- What the exercise asks
Copy every one of the lines below word for word, keeping them in their original order.

- Stored dataset items
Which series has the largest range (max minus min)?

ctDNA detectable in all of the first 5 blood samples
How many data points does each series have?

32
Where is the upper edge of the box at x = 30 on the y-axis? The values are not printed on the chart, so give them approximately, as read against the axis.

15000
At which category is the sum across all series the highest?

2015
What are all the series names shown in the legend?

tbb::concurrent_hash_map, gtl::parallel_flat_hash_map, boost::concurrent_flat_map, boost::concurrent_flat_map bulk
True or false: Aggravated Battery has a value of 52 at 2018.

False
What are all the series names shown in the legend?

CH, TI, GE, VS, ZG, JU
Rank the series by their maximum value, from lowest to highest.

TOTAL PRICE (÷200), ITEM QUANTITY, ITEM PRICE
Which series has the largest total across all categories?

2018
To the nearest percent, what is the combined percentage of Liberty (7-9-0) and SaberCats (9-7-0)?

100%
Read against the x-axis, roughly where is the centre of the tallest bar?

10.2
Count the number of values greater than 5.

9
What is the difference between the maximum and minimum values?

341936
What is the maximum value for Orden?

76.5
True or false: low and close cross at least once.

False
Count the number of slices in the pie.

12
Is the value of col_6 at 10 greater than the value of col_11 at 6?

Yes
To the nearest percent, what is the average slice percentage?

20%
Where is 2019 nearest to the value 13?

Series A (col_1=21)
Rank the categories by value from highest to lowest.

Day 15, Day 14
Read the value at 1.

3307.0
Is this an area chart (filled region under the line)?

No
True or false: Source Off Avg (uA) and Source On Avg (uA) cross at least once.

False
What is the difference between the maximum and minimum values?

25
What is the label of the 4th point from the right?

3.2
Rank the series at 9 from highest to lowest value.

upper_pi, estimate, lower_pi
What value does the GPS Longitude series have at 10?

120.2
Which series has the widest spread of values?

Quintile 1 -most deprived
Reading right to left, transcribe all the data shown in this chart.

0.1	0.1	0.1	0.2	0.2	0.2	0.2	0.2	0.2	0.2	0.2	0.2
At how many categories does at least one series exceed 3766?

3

- The answer
Which series has the largest range (max minus min)?

ctDNA detectable in all of the first 5 blood samples
How many data points does each series have?

32
Where is the upper edge of the box at x = 30 on the y-axis? The values are not printed on the chart, so give them approximately, as read against the axis.

15000
At which category is the sum across all series the highest?

2015
What are all the series names shown in the legend?

tbb::concurrent_hash_map, gtl::parallel_flat_hash_map, boost::concurrent_flat_map, boost::concurrent_flat_map bulk
True or false: Aggravated Battery has a value of 52 at 2018.

False
What are all the series names shown in the legend?

CH, TI, GE, VS, ZG, JU
Rank the series by their maximum value, from lowest to highest.

TOTAL PRICE (÷200), ITEM QUANTITY, ITEM PRICE
Which series has the largest total across all categories?

2018
To the nearest percent, what is the combined percentage of Liberty (7-9-0) and SaberCats (9-7-0)?

100%
Read against the x-axis, roughly where is the centre of the tallest bar?

10.2
Count the number of values greater than 5.

9
What is the difference between the maximum and minimum values?

341936
What is the maximum value for Orden?

76.5
True or false: low and close cross at least once.

False
Count the number of slices in the pie.

12
Is the value of col_6 at 10 greater than the value of col_11 at 6?

Yes
To the nearest percent, what is the average slice percentage?

20%
Where is 2019 nearest to the value 13?

Series A (col_1=21)
Rank the categories by value from highest to lowest.

Day 15, Day 14
Read the value at 1.

3307.0
Is this an area chart (filled region under the line)?

No
True or false: Source Off Avg (uA) and Source On Avg (uA) cross at least once.

False
What is the difference between the maximum and minimum values?

25
What is the label of the 4th point from the right?

3.2
Rank the series at 9 from highest to lowest value.

upper_pi, estimate, lower_pi
What value does the GPS Longitude series have at 10?

120.2
Which series has the widest spread of values?

Quintile 1 -most deprived
Reading right to left, transcribe all the data shown in this chart.

0.1	0.1	0.1	0.2	0.2	0.2	0.2	0.2	0.2	0.2	0.2	0.2
At how many categories does at least one series exceed 3766?

3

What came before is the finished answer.